If a generation fails, retry once with a slightly reworded prompt
If it fails twice, flag it and ask the user whether to skip or adjust the prompt further
Common failure: passed duration as integer instead of string → fix and retry
Common failure: image URL expired mid-generation → re-upload with fal_client.upload_file() and retry

Track costs as the script reports them.

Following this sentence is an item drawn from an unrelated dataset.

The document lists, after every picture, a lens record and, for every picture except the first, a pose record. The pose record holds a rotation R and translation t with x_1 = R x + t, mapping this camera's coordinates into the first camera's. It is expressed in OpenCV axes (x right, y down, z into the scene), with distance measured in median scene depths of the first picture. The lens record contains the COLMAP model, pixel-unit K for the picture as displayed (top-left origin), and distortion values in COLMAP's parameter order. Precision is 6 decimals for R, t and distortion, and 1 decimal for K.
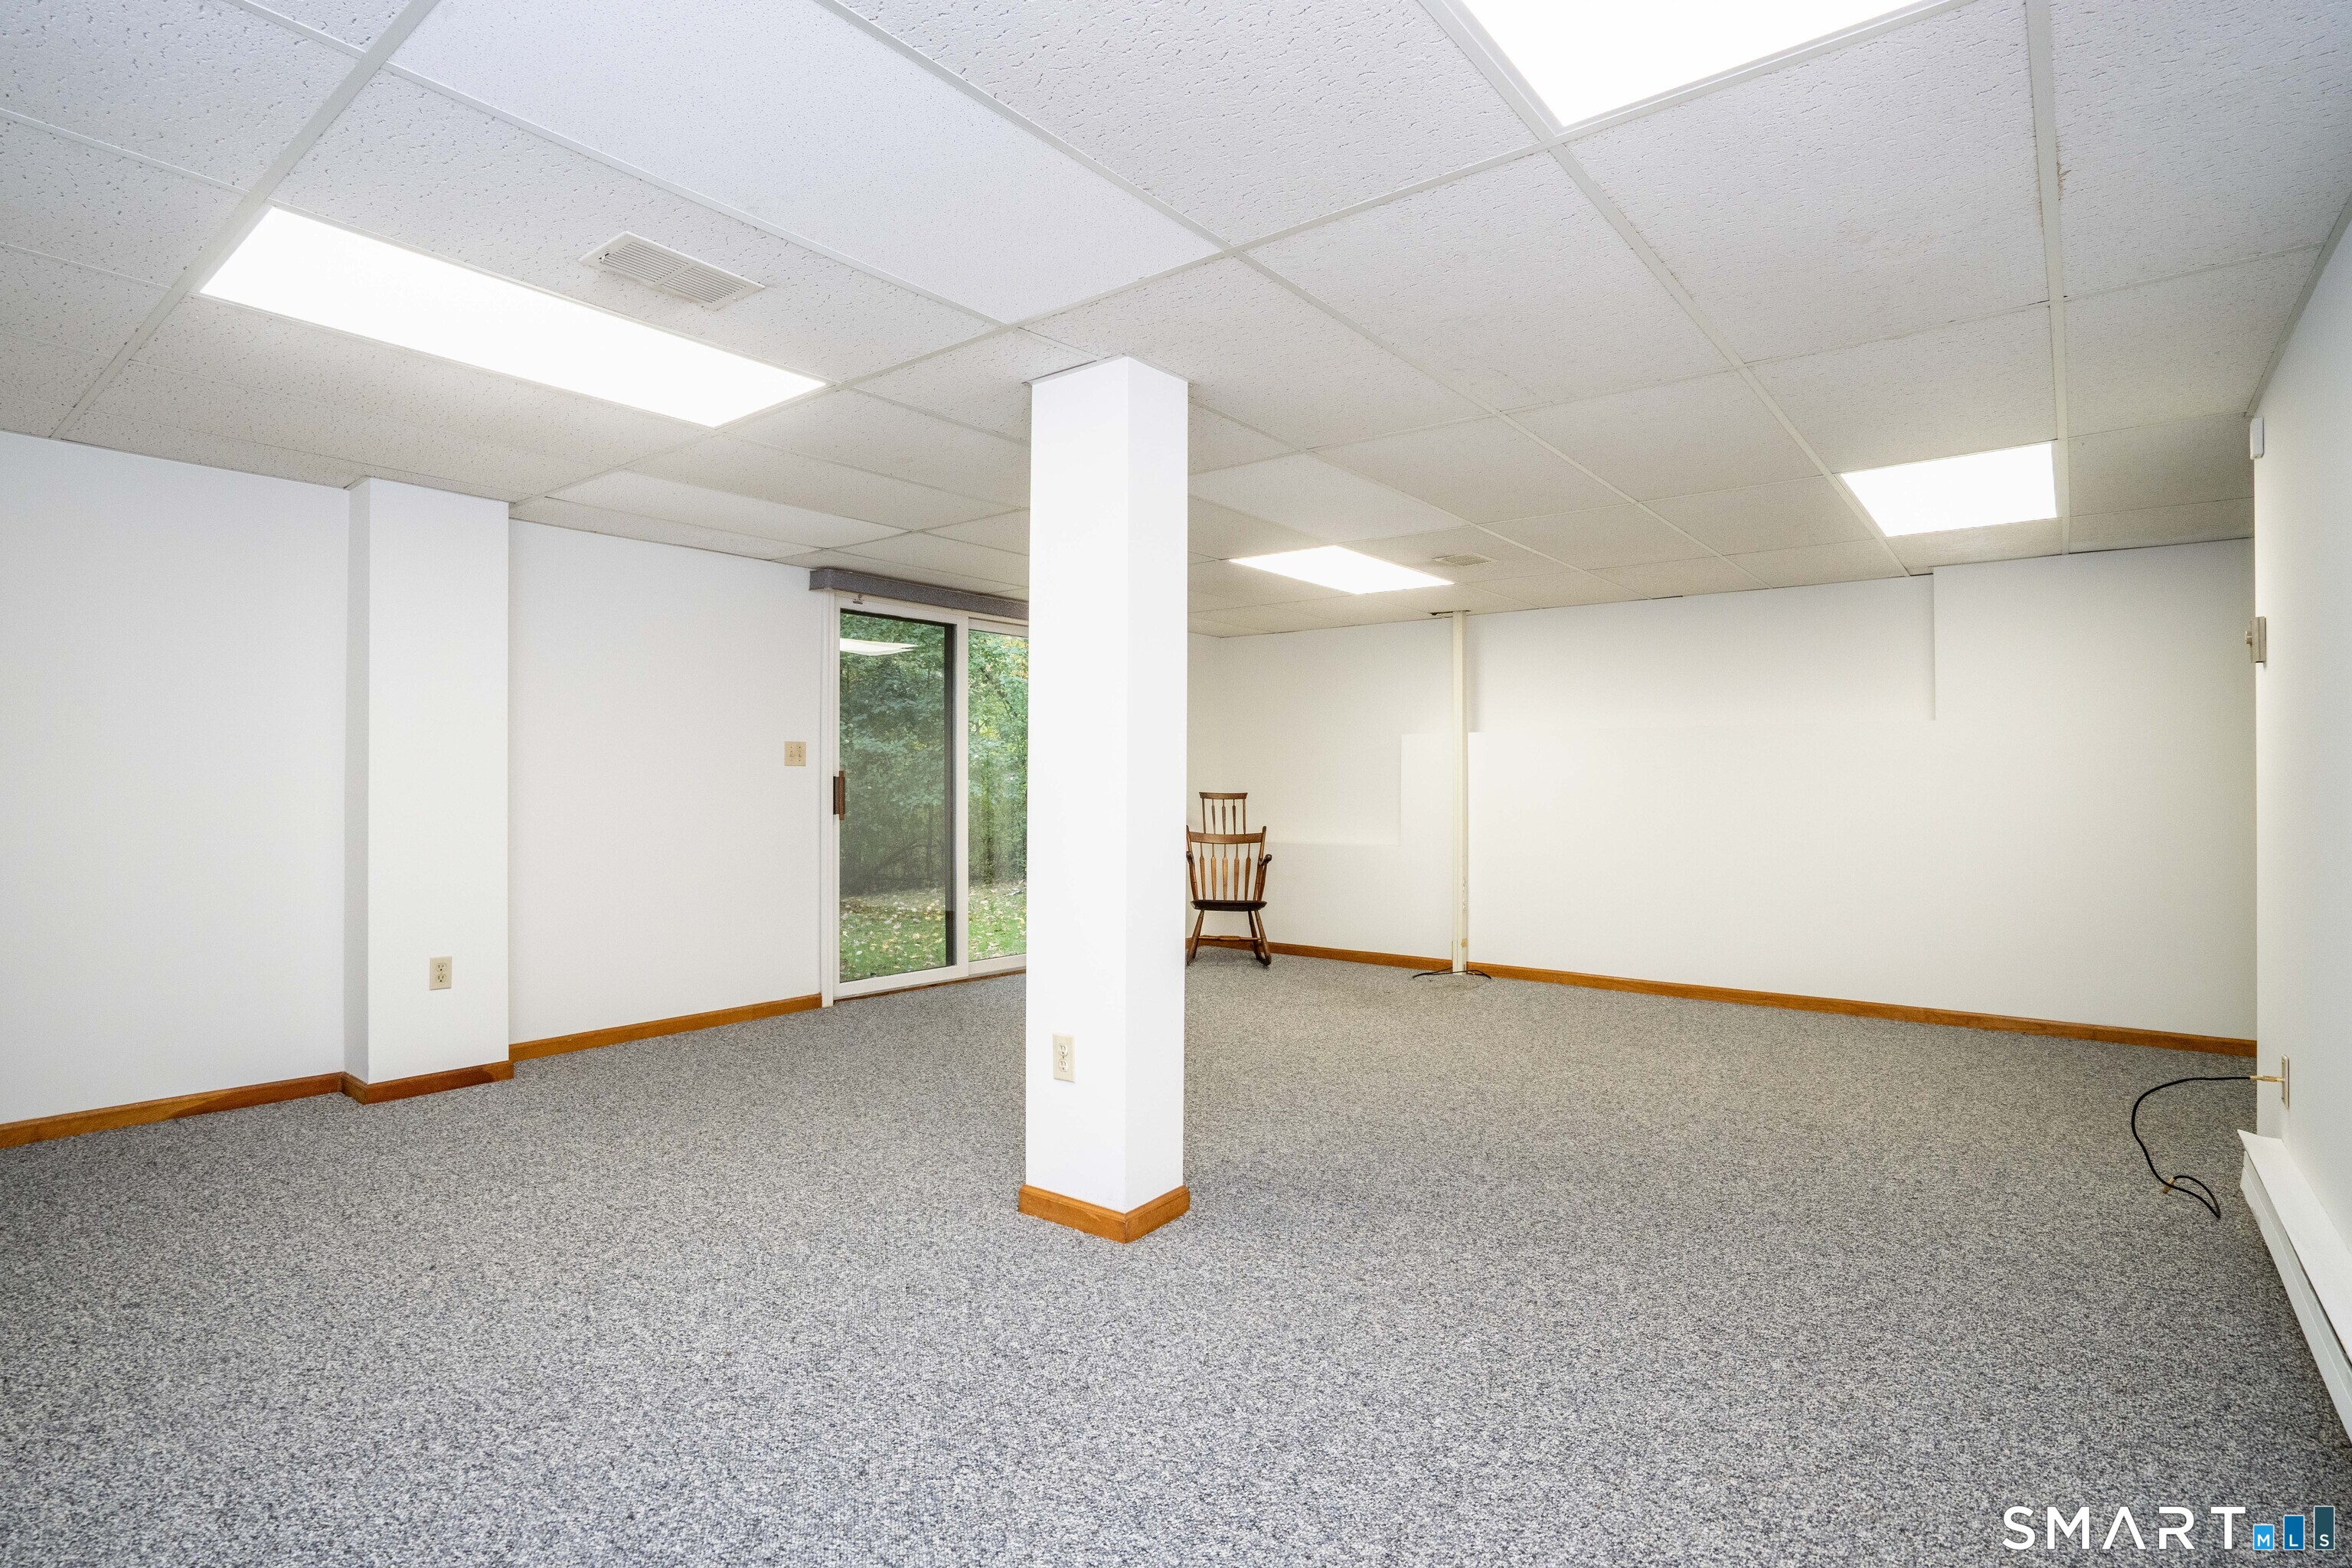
lens RADIAL K [[1193.7, 0, 1153.8], [0, 1193.7, 786.2], [0, 0, 1]] dist [-0.040731, 0.001872]
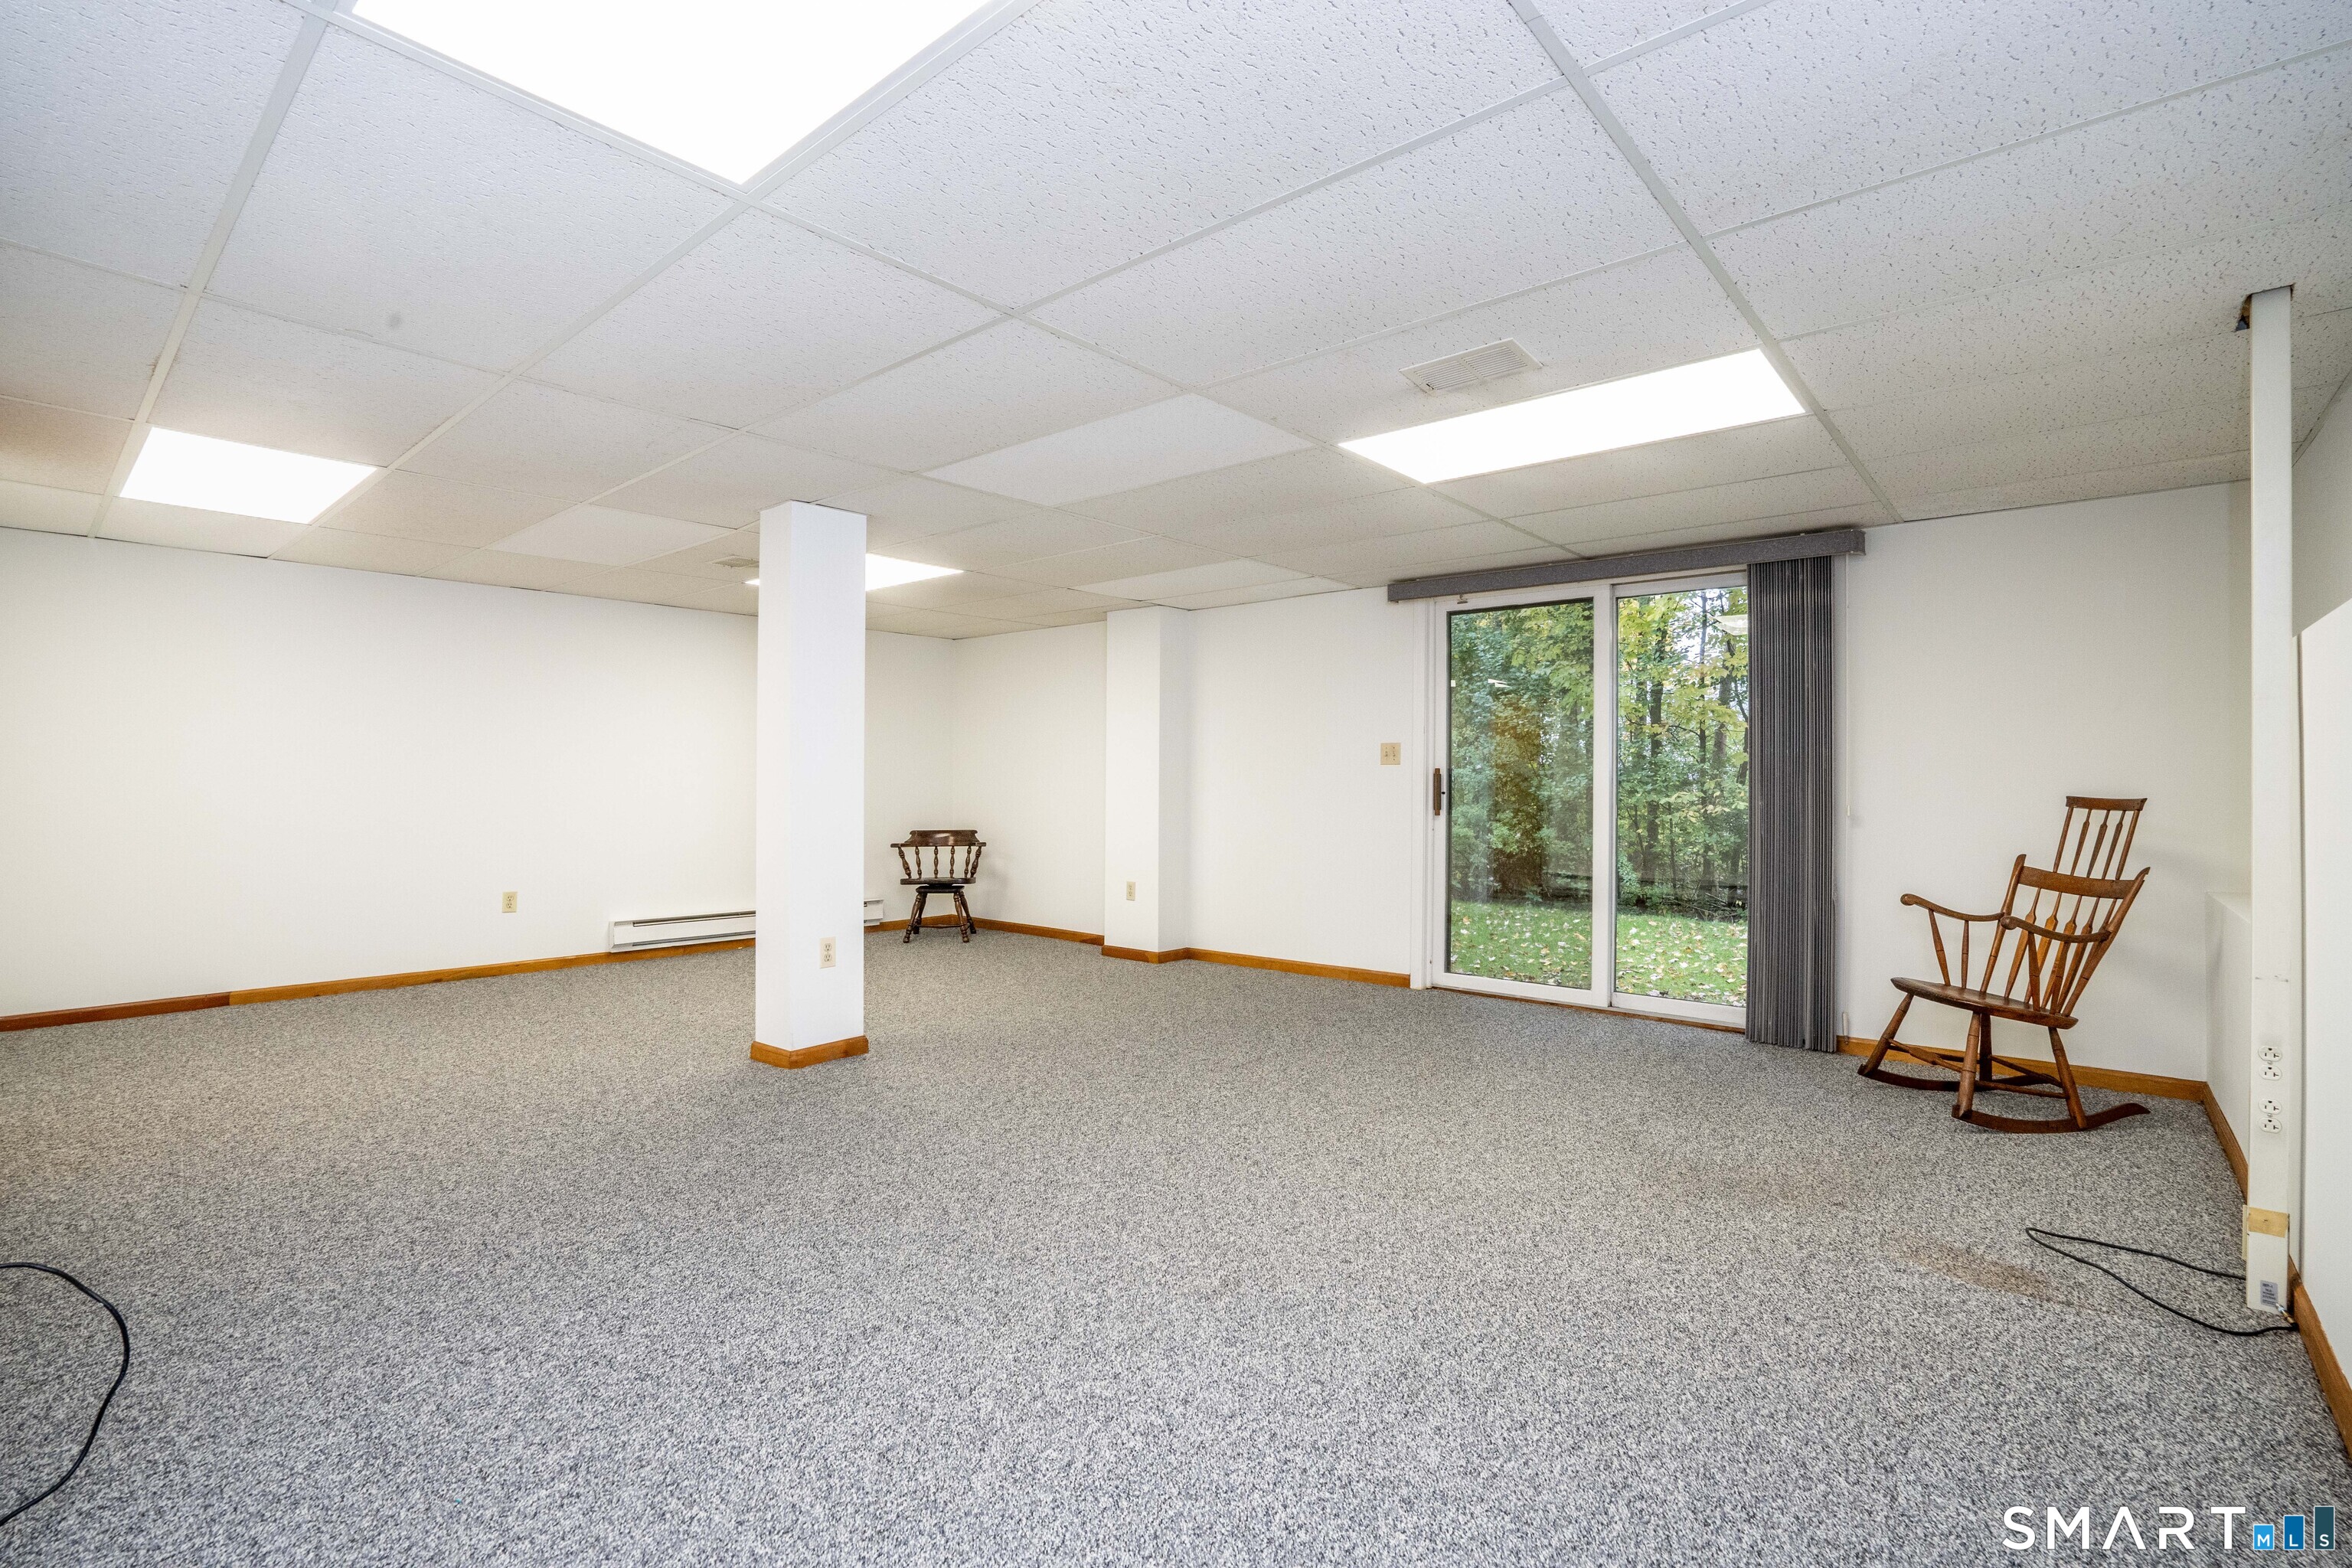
lens RADIAL K [[1093.5, 0, 1153.2], [0, 1093.5, 778.3], [0, 0, 1]] dist [-0.031462, 0.002961]
pose [[-0.070054, -0.007154, -0.997518, 0.733351], [-0.004535, 0.999966, -0.006853, 0.003585], [0.997533, 0.004043, -0.070084, 0.847169]]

After all shots complete, tell the user the running total.

Step 8 — Stitch with ffmpeg

Use the script at scripts/stitch.sh:

./scripts/stitch.sh outputs/<project>/clips outputs/<project>/final-ad.mp4

The script handles:

Concat with re-encode (safer than stream copy when clips have different encodings)
9:16 vertical output (1080x1920) for UGC to Meta/TikTok/Reels
Audio track preserved from the generated clips

Step 9 — Deliver

Present three things to the user:

Path to the finished stitched ad
Paths to individual clips (so they can re-stitch or remix)
The full shot list + dialogue as a shot-list.md file (so they can iterate next time)

File structure this skill produces

outputs/<project-name>/
├── shot-list.md          # approved script for this run
├── manifest.json         # metadata + prompts + results + costs
├── clips/
│   ├── shot-1.mp4
│   ├── shot-2.mp4
│   └── shot-N.mp4
└── final-ad.mp4          # stitched output

References

references/fal-api.md — exact fal.ai API schemas for all three Seedance 2.0 endpoints, auth, pricing, file upload, response shape, parallel generation pattern
references/prompting.md — how to write Seedance prompts that actually work (structure, UGC modifiers, @Image1/@Video1 reference syntax, common failure modes)
references/angles.md — detailed shot-by-shot breakdowns for each preset angle
scripts/stitch.sh — ffmpeg concatenation script
scripts/generate.py — Python helper using the official fal-client package

Honest limits

Seedance 2.0 is one of the more expensive video models — ~$0.30/sec at 720p. Budget $2–$5 per 15–20 second ad. Reference-to-video with video refs is $0.18/sec (40% cheaper) — use this for shots 2+ in a multi-shot ad.
Text rendering is unreliable below 720p. If the product has text on packaging, use 720p+ or expect some garbled text.
Dialogue audio generated by Seedance is solid but not always perfect. For highest quality, set generate_audio: false and dub in ElevenLabs afterward (audio generation is free anyway — cost is the same either way — so keep it on unless you specifically want a clean silent clip).
Character consistency across shots requires the reference-to-video pattern: pass shot 1's output as @Video1 AND the product image as @Image1. Just passing the product image is NOT enough for character consistency.
Reference-to-video limits: max 9 images, 3 videos, 3 audio clips, 12 files total across all modalities.